Re: [PATCH V2] cgroup/rstat: Avoid thundering herd problem by kswapd across NUMA nodes
From: Shakeel Butt
Date: Mon Jun 24 2024 - 20:25:04 EST
On Mon, Jun 24, 2024 at 03:21:22PM GMT, Yosry Ahmed wrote:
> On Mon, Jun 24, 2024 at 3:17 PM Shakeel Butt <shakeel.butt@xxxxxxxxx> wrote:
> >
> > On Mon, Jun 24, 2024 at 02:43:02PM GMT, Yosry Ahmed wrote:
> > [...]
> > > >
> > > > > There is also
> > > > > a heuristic in zswap that may writeback more (or less) pages that it
> > > > > should to the swap device if the stats are significantly stale.
> > > > >
> > > >
> > > > Is this the ratio of MEMCG_ZSWAP_B and MEMCG_ZSWAPPED in
> > > > zswap_shrinker_count()? There is already a target memcg flush in that
> > > > function and I don't expect root memcg flush from there.
> > >
> > > I was thinking of the generic approach I suggested, where we can avoid
> > > contending on the lock if the cgroup is a descendant of the cgroup
> > > being flushed, regardless of whether or not it's the root memcg.
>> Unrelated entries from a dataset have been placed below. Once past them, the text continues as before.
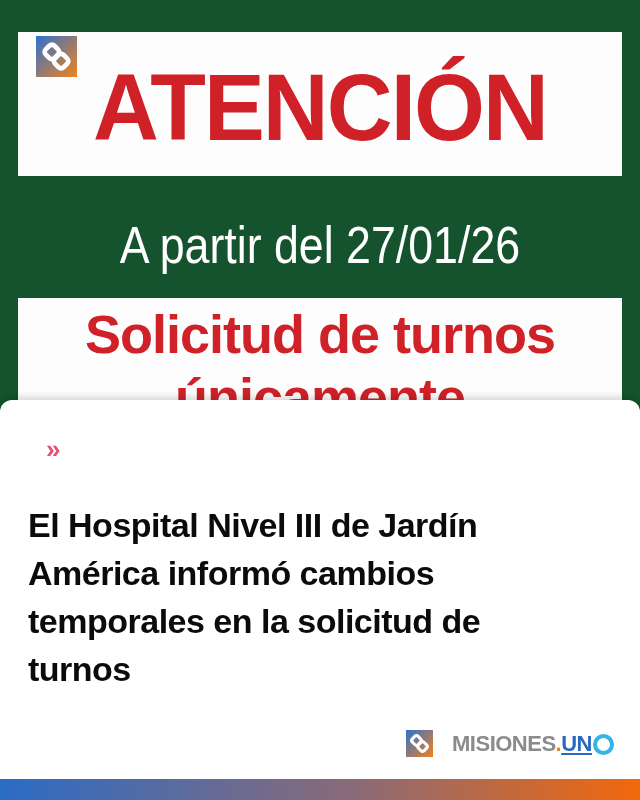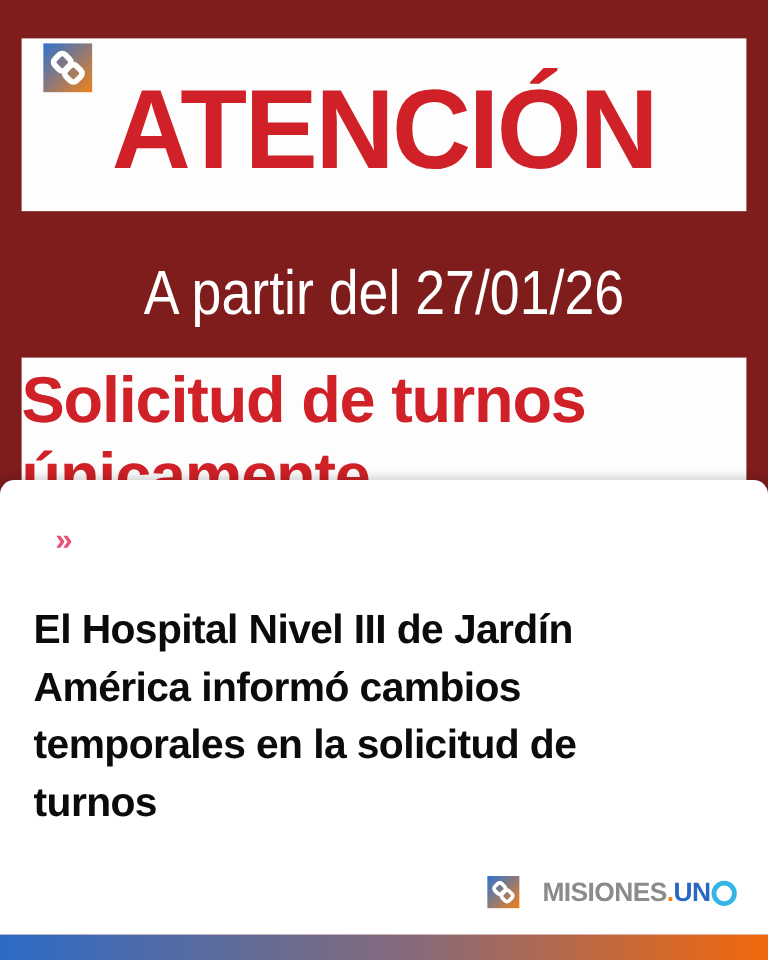--- a/index.html
+++ b/index.html
@@ -10,7 +10,7 @@
   }
   .poster{
     position:relative;width:640px;height:800px;
-    background:#7f1d1d;overflow:hidden;
+    background:#14532d;overflow:hidden;
   }
 
   

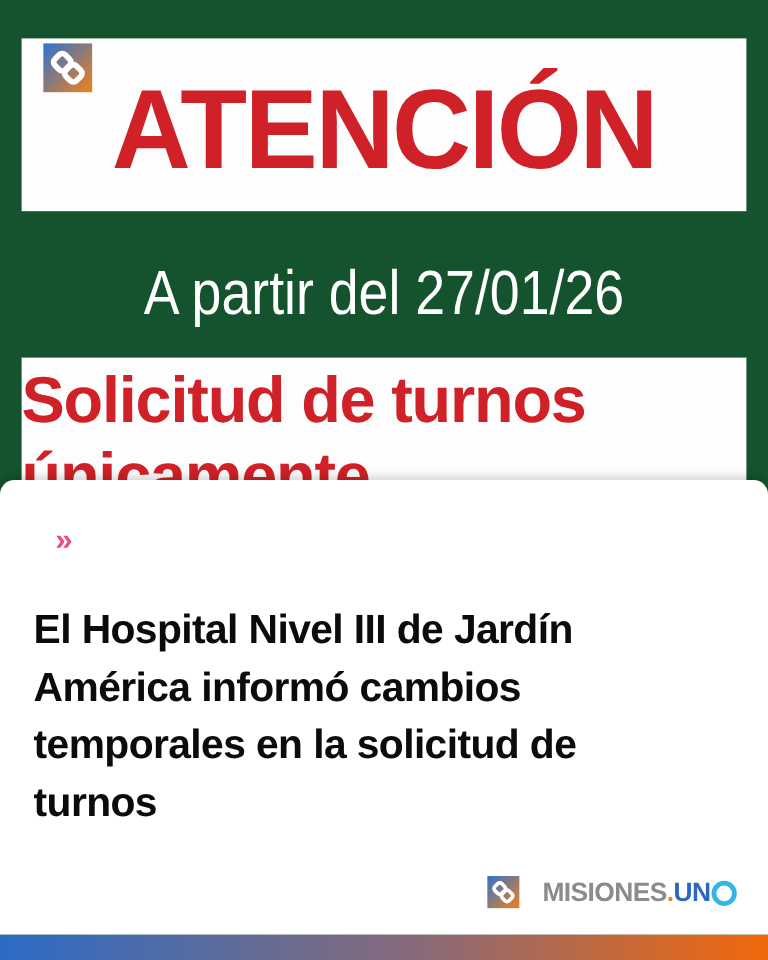--- a/index.html
+++ b/index.html
@@ -46,7 +46,7 @@
   }
   .notice{
     margin-top:5px;
-    color:#cf2127;
+    text-align:center;color:#cf2127;
     font-size:54px;line-height:63px;font-weight:bold;
     letter-spacing:-1px;white-space:pre-line;
   }

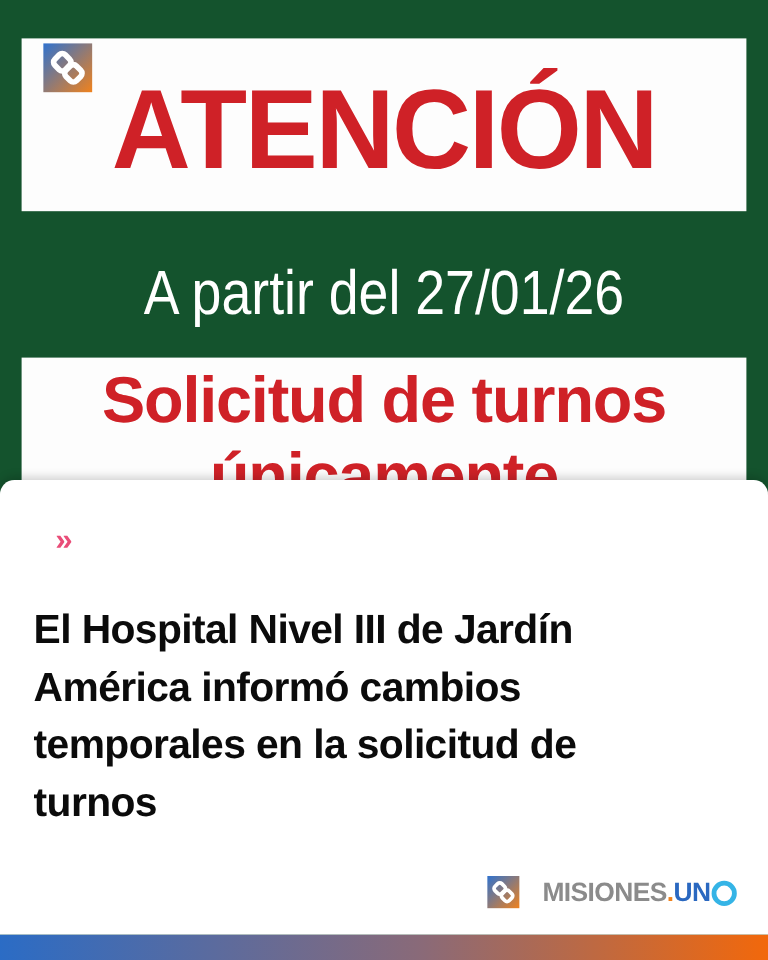--- a/index.html
+++ b/index.html
@@ -83,7 +83,7 @@
   }
   .brand-name{color:#8b8b8b;}
   .brand-dot{color:#f0821c;}
-  .brand-suffix{color:#2a68c0;}
+  .brand-suffix{color:#2a68c0;text-decoration:underline;}
   .brand-o{
     display:inline-block;width:13px;height:13px;
     border:4px solid #35b4e6;border-radius:50%;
I
> > > think this would be more beneficial than just focusing on root
> > > flushes.
> >
> > Yes I agree with this but what about skipping the flush in this case?
> > Are you ok with that?
>
> Sorry if I am confused, but IIUC this patch affects all root flushes,
> even for userspace reads, right? In this case I think it's not okay to
> skip the flush without waiting for the ongoing flush.
So, we differentiate between userspace and in-kernel users. For
userspace, we should not skip flush and for in-kernel users, we can skip
if flushing memcg is the ancestor of the given memcg. Is that what you
are saying?